*Entries supplied*:
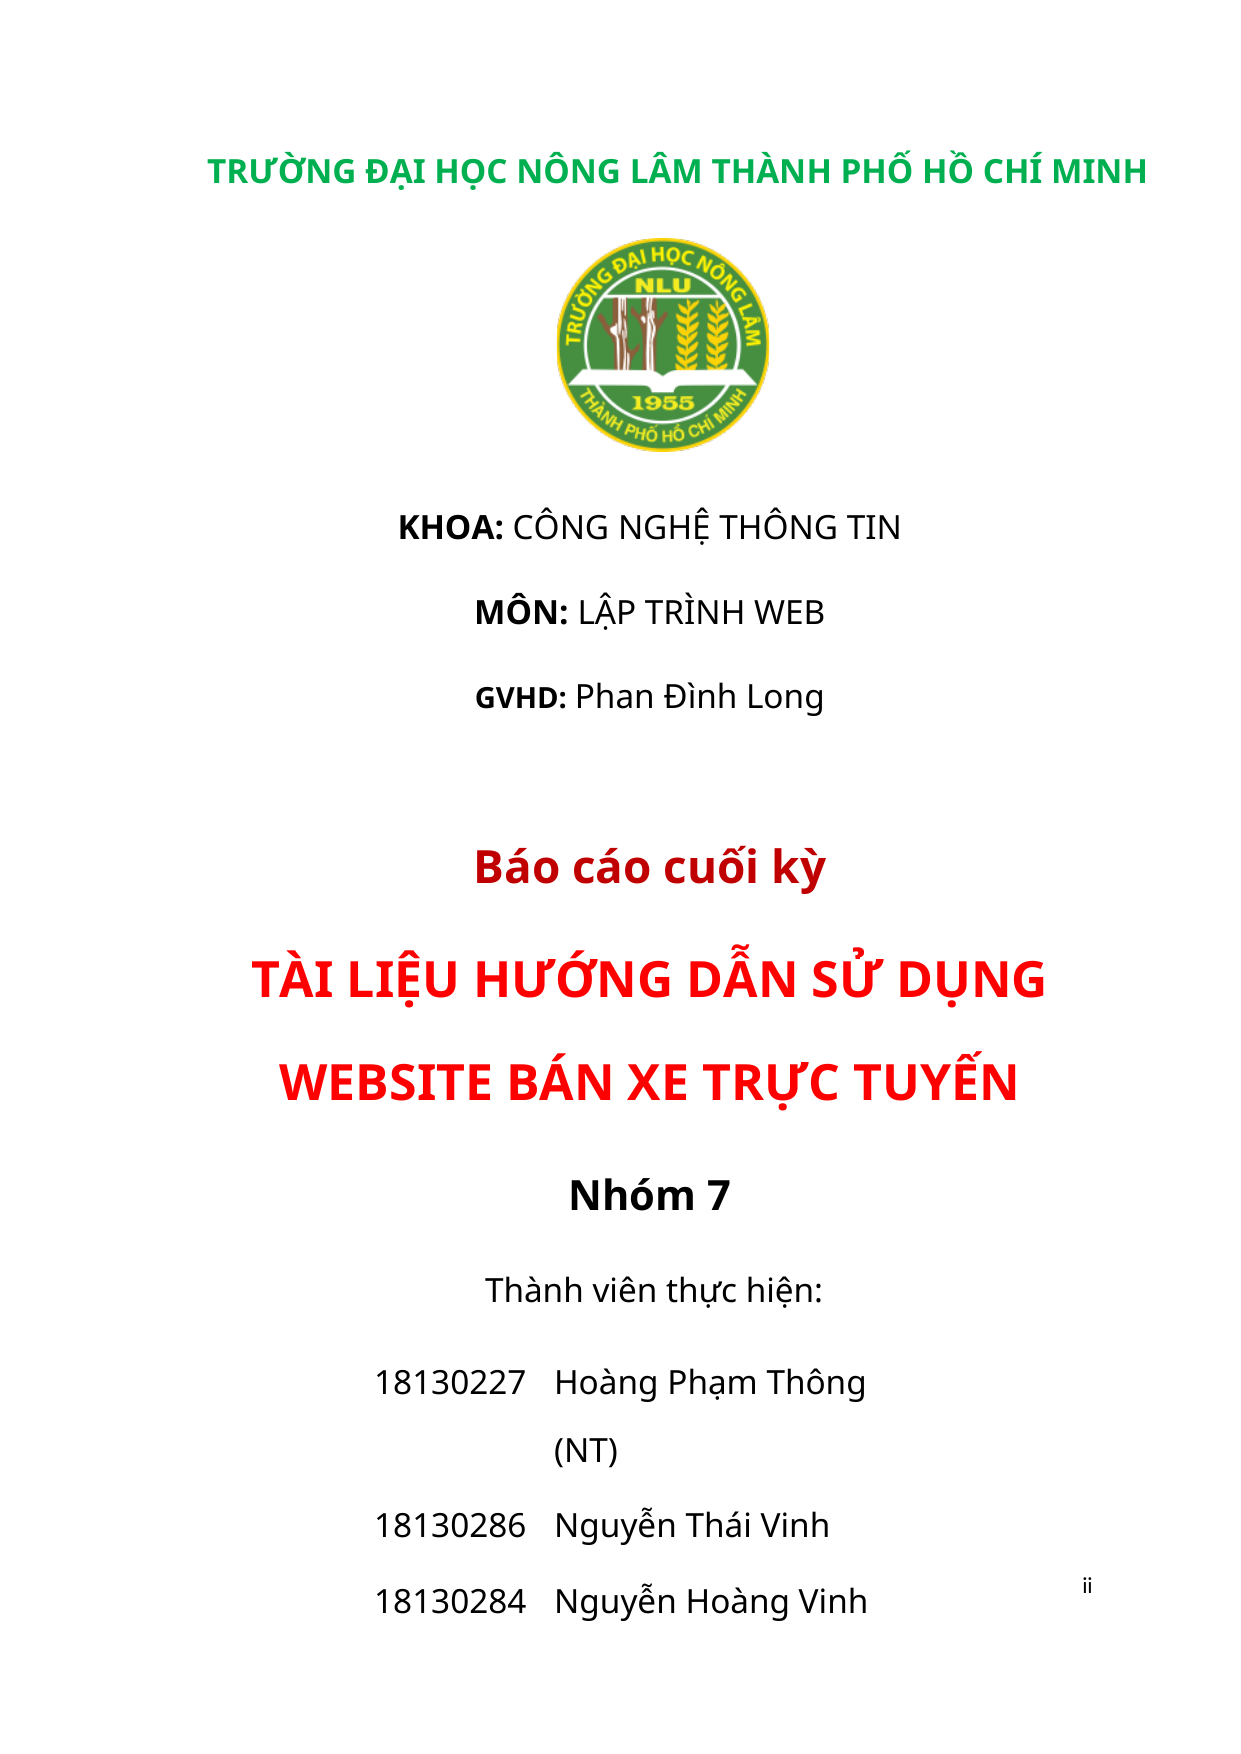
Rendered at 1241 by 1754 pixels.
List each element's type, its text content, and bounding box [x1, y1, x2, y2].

table_cell 18130286 [363, 1502, 543, 1577]
table_cell Nguyễn Hoàng Vinh [543, 1578, 936, 1653]
text GVHD: Phan Đình Long [207, 673, 1092, 719]
text Nhóm 7 [207, 1166, 1092, 1222]
text KHOA: CÔNG NGHỆ THÔNG TIN [207, 504, 1092, 549]
table_header 18130227 [363, 1359, 543, 1502]
text TÀI LIỆU HƯỚNG DẪN SỬ DỤNG WEBSITE BÁN XE TRỰC TUYẾN [207, 944, 1092, 1115]
table_header Hoàng Phạm Thông (NT) [543, 1359, 936, 1502]
table_cell Nguyễn Thái Vinh [543, 1502, 936, 1577]
text TRƯỜNG ĐẠI HỌC NÔNG LÂM THÀNH PHỐ HỒ CHÍ MINH [207, 148, 1186, 193]
text MÔN: LẬP TRÌNH WEB [207, 588, 1092, 634]
table_cell 18130284 [363, 1578, 543, 1653]
picture [556, 238, 770, 452]
text Thành viên thực hiện: [207, 1267, 1092, 1313]
text Báo cáo cuối kỳ [207, 834, 1092, 897]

*Activity*:
Provide the number of lines above that include the string "Nguyễn", with no other words.

*The completed task*:
2